**Task item**
Where "someone" appears in a line of the entries below, that line should be copied.

**Entries shown**
----

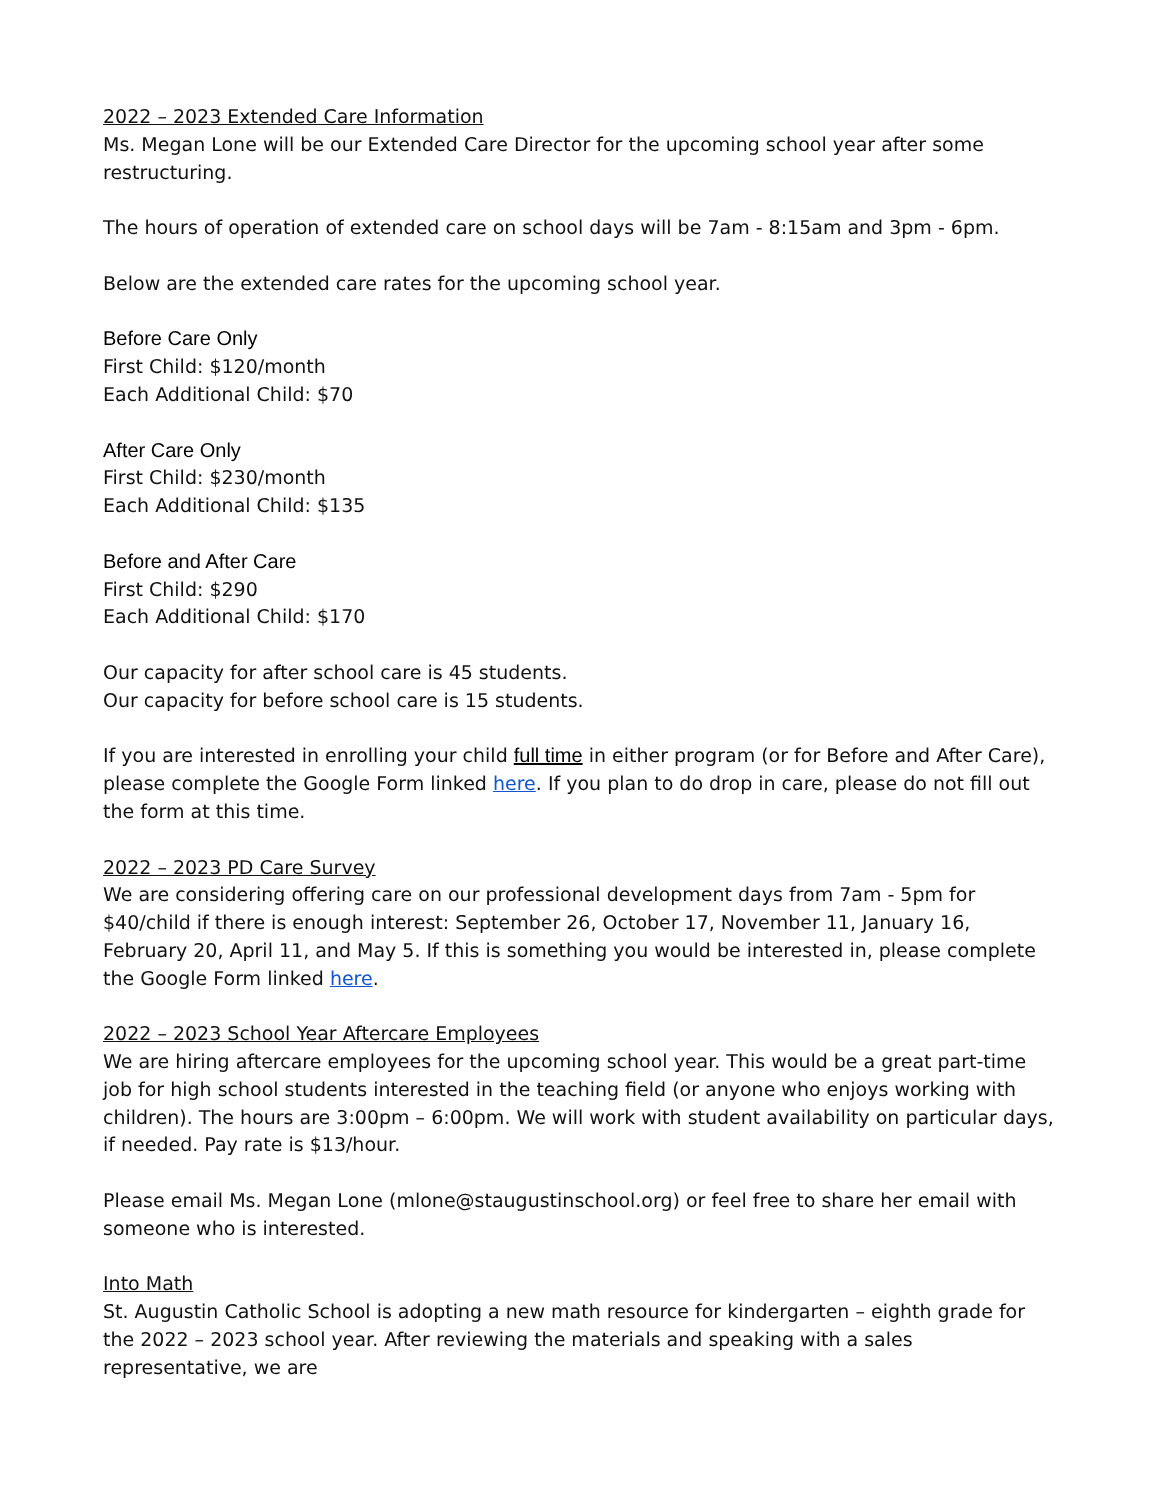2022 – 2023 Extended Care Information
Ms. Megan Lone will be our Extended Care Director for the upcoming school year after some restructuring.
The hours of operation of extended care on school days will be 7am - 8:15am and 3pm - 6pm.
Below are the extended care rates for the upcoming school year.
Before Care Only
First Child: $120/month
Each Additional Child: $70
After Care Only
First Child: $230/month
Each Additional Child: $135
Before and After Care
First Child: $290
Each Additional Child: $170
Our capacity for after school care is 45 students.
Our capacity for before school care is 15 students.
If you are interested in enrolling your child full time in either program (or for Before and After Care), please complete the Google Form linked here. If you plan to do drop in care, please do not fill out the form at this time.
2022 – 2023 PD Care Survey
We are considering offering care on our professional development days from 7am - 5pm for $40/child if there is enough interest: September 26, October 17, November 11, January 16, February 20, April 11, and May 5. If this is something you would be interested in, please complete the Google Form linked here.
2022 – 2023 School Year Aftercare Employees
We are hiring aftercare employees for the upcoming school year. This would be a great part-time job for high school students interested in the teaching field (or anyone who enjoys working with children). The hours are 3:00pm – 6:00pm. We will work with student availability on particular days, if needed. Pay rate is $13/hour.
Please email Ms. Megan Lone (mlone@staugustinschool.org) or feel free to share her email with someone who is interested.
Into Math
St. Augustin Catholic School is adopting a new math resource for kindergarten – eighth grade for the 2022 – 2023 school year. After reviewing the materials and speaking with a sales representative, we are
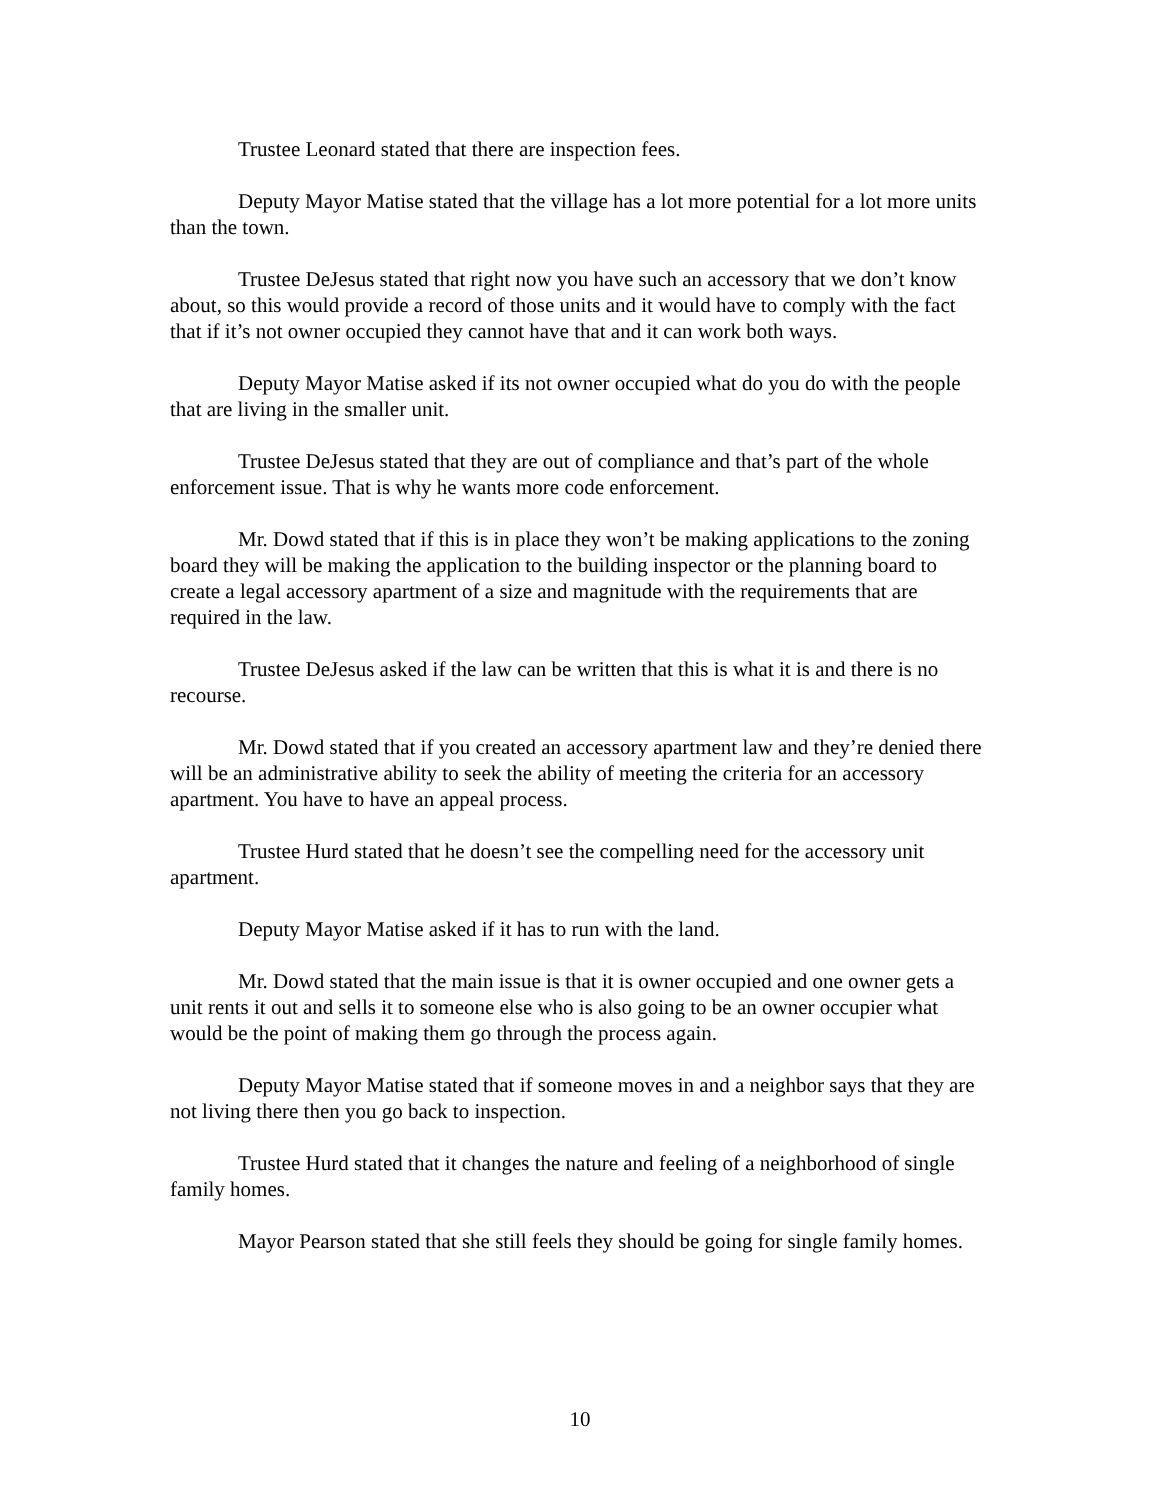Trustee Leonard stated that there are inspection fees.
Deputy Mayor Matise stated that the village has a lot more potential for a lot more units than the town.
Trustee DeJesus stated that right now you have such an accessory that we don’t know about, so this would provide a record of those units and it would have to comply with the fact that if it’s not owner occupied they cannot have that and it can work both ways.
Deputy Mayor Matise asked if its not owner occupied what do you do with the people that are living in the smaller unit.
Trustee DeJesus stated that they are out of compliance and that’s part of the whole enforcement issue. That is why he wants more code enforcement.
Mr. Dowd stated that if this is in place they won’t be making applications to the zoning board they will be making the application to the building inspector or the planning board to create a legal accessory apartment of a size and magnitude with the requirements that are required in the law.
Trustee DeJesus asked if the law can be written that this is what it is and there is no recourse.
Mr. Dowd stated that if you created an accessory apartment law and they’re denied there will be an administrative ability to seek the ability of meeting the criteria for an accessory apartment. You have to have an appeal process.
Trustee Hurd stated that he doesn’t see the compelling need for the accessory unit apartment.
Deputy Mayor Matise asked if it has to run with the land.
Mr. Dowd stated that the main issue is that it is owner occupied and one owner gets a unit rents it out and sells it to someone else who is also going to be an owner occupier what would be the point of making them go through the process again.
Deputy Mayor Matise stated that if someone moves in and a neighbor says that they are not living there then you go back to inspection.
Trustee Hurd stated that it changes the nature and feeling of a neighborhood of single family homes.
Mayor Pearson stated that she still feels they should be going for single family homes.
10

----

**Result of the task**
Please email Ms. Megan Lone (mlone@staugustinschool.org) or feel free to share her email with someone who is interested.
Mr. Dowd stated that the main issue is that it is owner occupied and one owner gets a unit rents it out and sells it to someone else who is also going to be an owner occupier what would be the point of making them go through the process again.
Deputy Mayor Matise stated that if someone moves in and a neighbor says that they are not living there then you go back to inspection.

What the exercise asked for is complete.